* Supplied text
▬▬▬▬▬▬

Mandarin trees are small easy to grow evergreen citrus that produce and small snack sized, orangish color fruits that is easy to peel and usally eaten fresh or in salads. Mandarins are one of the most popular fruit sold. Mandrins that are Orangish-Red are often sold as tangerines.
Plant Care Information
How To Water
Newly planted trees should be watered about twice per week. Adjust the frequency based on weather conditions and soil type. Create a water well or basin around the drip zone to collect the water for the tree’s roots. Provide enough water to saturate the entire root zone. To give enough water run a sprinkler for 20 minutes. A bubbler system can provide enough water in 6 minutes while a drip system would run for 2 hours to saturate the soil.
Fertilizer and Plant Nutrition
Fertilize citrus trees with a balanced fertilizer. Use the manufacturers general recommendations. Organic sources of fertilizer include manure and blood meal. Bone meal is a great source of phosphorus. Potash is often used as an organic potassium input in agriculture. Specialty fertilizers that contain a balanced amount of NPK are commonly available and often sold as citrus food.

▬▬▬▬▬▬

* Extracted records
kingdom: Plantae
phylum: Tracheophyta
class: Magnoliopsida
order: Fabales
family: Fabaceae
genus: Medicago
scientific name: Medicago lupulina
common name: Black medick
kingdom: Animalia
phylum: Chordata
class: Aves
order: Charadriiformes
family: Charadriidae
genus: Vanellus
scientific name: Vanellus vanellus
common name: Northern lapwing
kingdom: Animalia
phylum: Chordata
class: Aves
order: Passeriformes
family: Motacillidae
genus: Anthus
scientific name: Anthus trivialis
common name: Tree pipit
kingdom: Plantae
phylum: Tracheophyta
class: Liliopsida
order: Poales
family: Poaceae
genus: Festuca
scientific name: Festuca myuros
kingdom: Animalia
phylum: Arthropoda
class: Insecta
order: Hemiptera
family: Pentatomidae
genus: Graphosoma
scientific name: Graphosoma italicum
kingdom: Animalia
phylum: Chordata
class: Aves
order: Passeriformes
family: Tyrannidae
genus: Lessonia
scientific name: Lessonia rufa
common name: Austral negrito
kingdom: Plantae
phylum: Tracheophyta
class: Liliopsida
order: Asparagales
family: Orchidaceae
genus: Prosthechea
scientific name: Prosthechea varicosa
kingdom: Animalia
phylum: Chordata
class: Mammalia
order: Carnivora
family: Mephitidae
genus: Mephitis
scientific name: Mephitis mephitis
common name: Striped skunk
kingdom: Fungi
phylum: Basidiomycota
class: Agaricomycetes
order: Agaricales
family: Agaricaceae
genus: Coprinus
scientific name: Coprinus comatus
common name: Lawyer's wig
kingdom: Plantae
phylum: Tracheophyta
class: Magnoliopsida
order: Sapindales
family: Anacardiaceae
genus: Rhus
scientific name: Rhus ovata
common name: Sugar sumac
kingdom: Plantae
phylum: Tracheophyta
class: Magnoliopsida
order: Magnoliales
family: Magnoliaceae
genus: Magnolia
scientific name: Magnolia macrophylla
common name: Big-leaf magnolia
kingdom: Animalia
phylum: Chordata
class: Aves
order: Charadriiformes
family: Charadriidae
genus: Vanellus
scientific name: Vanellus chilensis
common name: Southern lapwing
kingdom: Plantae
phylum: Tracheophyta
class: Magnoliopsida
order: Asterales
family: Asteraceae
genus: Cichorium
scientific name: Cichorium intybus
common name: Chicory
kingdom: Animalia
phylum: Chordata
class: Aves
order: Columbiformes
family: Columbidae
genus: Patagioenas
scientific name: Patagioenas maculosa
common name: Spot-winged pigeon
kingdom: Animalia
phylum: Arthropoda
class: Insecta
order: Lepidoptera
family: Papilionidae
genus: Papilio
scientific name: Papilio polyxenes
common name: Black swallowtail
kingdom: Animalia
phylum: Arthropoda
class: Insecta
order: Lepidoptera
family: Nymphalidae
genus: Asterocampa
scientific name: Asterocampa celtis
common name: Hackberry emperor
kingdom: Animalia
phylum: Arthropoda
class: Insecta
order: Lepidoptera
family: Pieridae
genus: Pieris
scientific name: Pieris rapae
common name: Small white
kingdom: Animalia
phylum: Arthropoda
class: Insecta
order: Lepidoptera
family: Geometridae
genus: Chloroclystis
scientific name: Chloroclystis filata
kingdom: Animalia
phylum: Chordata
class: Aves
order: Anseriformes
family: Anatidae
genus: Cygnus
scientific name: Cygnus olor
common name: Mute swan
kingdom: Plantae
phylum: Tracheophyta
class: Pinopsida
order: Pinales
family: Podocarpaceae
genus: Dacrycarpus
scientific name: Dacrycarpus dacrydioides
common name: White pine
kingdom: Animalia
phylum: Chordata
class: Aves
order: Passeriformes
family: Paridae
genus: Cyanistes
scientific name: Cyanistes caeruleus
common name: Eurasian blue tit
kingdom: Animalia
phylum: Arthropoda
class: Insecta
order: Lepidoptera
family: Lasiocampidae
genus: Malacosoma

▬▬▬▬▬▬

* Instructions to follow
Continue the mandarin tree care text after its final sentence. The rows are not needed for the task.

* Written response
Winter Pruning and Summer Thinning
Prune fruit trees in the Winter to maintain size and shape to prepare for Spring growth. Thin the tree in the Summer, and remove excessive fruits. Remove any dry twigs and branches. Cut off any new growth below the graft or very low in the tree, this will direct the plant’s energy to its main branches. Thin your trees during the Spring and Summer seasons to ensure the plant’s energy is directed as desired. If the plant provides an overly large quantity of fruits for that branch. Reduce the quantity of fruit so that what remains grows larger. This will also prevent broken limbs. Harvest ripe fruit to prevent undesired pests.
Harvesting and Pest Management
The basics of integrated pest management is cleanliness and the use of a combination of methods. This means we use of organic pesticide when the pest population reaches a threshold that requires action. Horticultural oils such as Neem oil is an organic pesticide that controls tiny, soft bodied insects. Use organic Bordeaux and Liqui-cop to manage fungus causing diseases such as powdery mildew, rust, and leaf-curls.
Keep a clean environment, free of weeds and dropped fruit that host insects or attract animals. Harvest when fruit reaches size and store indoors. Use repellants and bird netting to protect your harvest from other animals.